Henry Hudson's Transatlantic Travel Tattle & Tips - September 2009

Should there be a Bill of Rights for passengers?

The latest horror story about airline passengers left trapped on a tarmac for hours has provided fresh ammunition for activists pushing "passenger rights" legislation. It's also lit a fire under newspaper editorial boards.

A three-hour flight (with a small regional jet) became a marathon nightmare for some 50 passengers, after the plane traveling to Minneapolis from Houston early August was diverted to Rochester, Minn., because of bad weather. Forced to sit on the runway, in sight of the terminal, for six hours (after flying for three hours), the flight has become the latest proof that decades after moving from mail routes to passenger service, airlines still think of passengers as parcels. Their focus is on operations - maintaining schedules, keeping the hardware moving - not on the people sitting in their seats.
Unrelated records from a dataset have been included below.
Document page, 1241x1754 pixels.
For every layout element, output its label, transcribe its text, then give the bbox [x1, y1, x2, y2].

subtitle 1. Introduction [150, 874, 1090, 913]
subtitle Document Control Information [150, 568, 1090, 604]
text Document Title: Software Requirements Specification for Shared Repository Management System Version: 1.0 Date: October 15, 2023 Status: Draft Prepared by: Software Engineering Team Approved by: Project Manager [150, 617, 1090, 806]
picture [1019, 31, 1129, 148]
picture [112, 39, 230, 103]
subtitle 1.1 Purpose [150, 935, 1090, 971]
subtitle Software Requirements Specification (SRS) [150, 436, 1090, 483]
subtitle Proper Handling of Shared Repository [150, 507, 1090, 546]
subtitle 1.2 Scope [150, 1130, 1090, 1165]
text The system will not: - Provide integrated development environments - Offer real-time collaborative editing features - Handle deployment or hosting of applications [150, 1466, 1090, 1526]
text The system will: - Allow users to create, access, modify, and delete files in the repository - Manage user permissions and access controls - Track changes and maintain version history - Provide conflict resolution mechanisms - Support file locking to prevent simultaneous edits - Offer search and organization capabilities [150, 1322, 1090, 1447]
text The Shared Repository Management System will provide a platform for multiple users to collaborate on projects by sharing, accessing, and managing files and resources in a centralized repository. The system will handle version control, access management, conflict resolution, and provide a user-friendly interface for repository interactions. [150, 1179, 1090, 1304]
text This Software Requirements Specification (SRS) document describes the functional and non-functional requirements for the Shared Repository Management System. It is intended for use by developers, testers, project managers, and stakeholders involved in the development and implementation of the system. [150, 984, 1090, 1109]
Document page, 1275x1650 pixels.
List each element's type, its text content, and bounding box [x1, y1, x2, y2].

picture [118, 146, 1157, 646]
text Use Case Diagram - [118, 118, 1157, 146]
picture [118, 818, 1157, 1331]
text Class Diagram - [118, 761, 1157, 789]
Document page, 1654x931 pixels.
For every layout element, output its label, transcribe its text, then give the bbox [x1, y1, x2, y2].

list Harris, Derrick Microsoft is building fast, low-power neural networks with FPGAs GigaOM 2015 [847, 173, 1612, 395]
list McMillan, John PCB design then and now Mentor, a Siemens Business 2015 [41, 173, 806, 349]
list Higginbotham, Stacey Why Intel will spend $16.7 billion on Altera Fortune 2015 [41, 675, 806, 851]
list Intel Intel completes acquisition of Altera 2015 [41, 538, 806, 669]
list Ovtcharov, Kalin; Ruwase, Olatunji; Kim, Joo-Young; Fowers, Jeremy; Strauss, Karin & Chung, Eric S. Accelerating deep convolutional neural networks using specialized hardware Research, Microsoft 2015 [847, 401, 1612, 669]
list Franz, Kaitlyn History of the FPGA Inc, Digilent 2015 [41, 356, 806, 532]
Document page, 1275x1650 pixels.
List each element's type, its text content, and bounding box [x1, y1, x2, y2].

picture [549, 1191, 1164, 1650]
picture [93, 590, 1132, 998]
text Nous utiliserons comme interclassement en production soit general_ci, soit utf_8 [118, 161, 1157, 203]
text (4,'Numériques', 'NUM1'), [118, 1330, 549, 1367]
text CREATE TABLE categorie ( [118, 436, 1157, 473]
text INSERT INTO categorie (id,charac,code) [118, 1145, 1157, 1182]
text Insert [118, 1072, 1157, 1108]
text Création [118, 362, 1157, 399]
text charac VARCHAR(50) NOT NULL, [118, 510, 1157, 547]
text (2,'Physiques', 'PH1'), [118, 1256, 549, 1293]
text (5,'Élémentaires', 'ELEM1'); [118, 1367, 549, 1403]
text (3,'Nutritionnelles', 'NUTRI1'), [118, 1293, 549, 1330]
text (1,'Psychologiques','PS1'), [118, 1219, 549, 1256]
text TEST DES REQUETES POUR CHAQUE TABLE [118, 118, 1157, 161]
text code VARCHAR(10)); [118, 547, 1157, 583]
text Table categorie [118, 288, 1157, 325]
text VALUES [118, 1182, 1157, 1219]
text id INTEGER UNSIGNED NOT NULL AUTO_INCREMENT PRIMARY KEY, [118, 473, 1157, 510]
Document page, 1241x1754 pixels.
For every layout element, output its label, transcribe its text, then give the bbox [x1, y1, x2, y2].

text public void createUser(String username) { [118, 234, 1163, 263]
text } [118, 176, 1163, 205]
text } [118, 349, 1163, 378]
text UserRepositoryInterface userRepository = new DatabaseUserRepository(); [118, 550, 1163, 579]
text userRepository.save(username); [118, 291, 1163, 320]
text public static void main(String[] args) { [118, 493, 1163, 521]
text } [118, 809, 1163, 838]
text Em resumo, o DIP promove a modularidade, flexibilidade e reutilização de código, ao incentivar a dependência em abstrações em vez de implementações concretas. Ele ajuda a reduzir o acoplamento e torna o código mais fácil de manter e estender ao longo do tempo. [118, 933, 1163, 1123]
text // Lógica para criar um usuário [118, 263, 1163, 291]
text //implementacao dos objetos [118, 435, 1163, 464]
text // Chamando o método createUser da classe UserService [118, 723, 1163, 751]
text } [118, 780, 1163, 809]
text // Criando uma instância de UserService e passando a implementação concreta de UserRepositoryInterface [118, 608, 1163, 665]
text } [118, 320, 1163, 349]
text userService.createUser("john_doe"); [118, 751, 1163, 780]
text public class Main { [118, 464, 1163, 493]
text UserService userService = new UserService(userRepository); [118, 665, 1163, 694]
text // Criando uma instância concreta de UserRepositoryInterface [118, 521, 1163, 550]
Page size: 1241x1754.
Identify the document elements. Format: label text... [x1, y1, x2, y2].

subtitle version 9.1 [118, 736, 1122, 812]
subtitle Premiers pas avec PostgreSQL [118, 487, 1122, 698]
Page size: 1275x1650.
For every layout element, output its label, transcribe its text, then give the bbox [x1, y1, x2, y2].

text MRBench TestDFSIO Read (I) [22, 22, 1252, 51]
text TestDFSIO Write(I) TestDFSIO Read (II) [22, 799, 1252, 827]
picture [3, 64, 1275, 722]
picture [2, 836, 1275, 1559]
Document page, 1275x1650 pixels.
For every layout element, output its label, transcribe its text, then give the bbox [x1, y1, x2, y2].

The Washington Post goes so far as to call the practice "torture", and argues that there's "no reason passengers should be held prisoner on grounded planes."  Ditto opinion from The New York Times.  And Loren Steffy of the Houston Chronicle spoke to one lawyer who thinks airlines that "imprison" passengers should face criminal charges. “If you're saying to a person, ‘No, you can't leave the plane,' and there's no food and water, the air is turning sour, the toilets are overflowing and you're basically strapping them down, there ought to be recourse,” said Joseph Gutheinz, a former military pilot and civil aviation investigator who's now a Houston defense attorney. “The airlines have been getting away with this for too long.”

Congress is once again considering a law that would codify those rights that would mandate that airlines provide, for example, working toilets. As is typical in these tarmac travails, the toilet on the above plane stopped working, spewing fetid odors into the cabin for hours - this all in addition to crying babies. After six hours of staring at the terminal 50 yards away, the passengers were finally released. The terminal was bright. The restrooms were clean. The restaurant was making omelets. Some passengers hadn't had anything to eat for 16 hours.

Senators Barbara Boxer (D-Calif.) and Olympia Snowe (R-Maine) have introduced legislation calling for planes to return to the gate after three hours on the tarmac. And passenger rights advocates have another reason that change is on the way: one cosponsor of a previous version of the Boxer-Snowe bill was a young senator named Barack Obama.

Where the Business Traveler Sleeps Best

The September issue of Wallpaper magazine includes a ranking of the world's best business hotels. The winning couple are the Park Hyatt in Shanghai and the Four Seasons in Florence, both of which the magazine displays in suitably gawp-worthy style.

Park Hyatt Shanghai & Four Seasons Florence

You can see trendy profiles of the judges on Wallpaper's website as well as the 50-strong long list from which the ten winners were chosen. Not all of the 50 are budget-breakers. For example, rooms in the Citizen M at Schiphol airport in Amsterdam start at €77 ($109), and in the Allerton in Chicago they're available from around $150.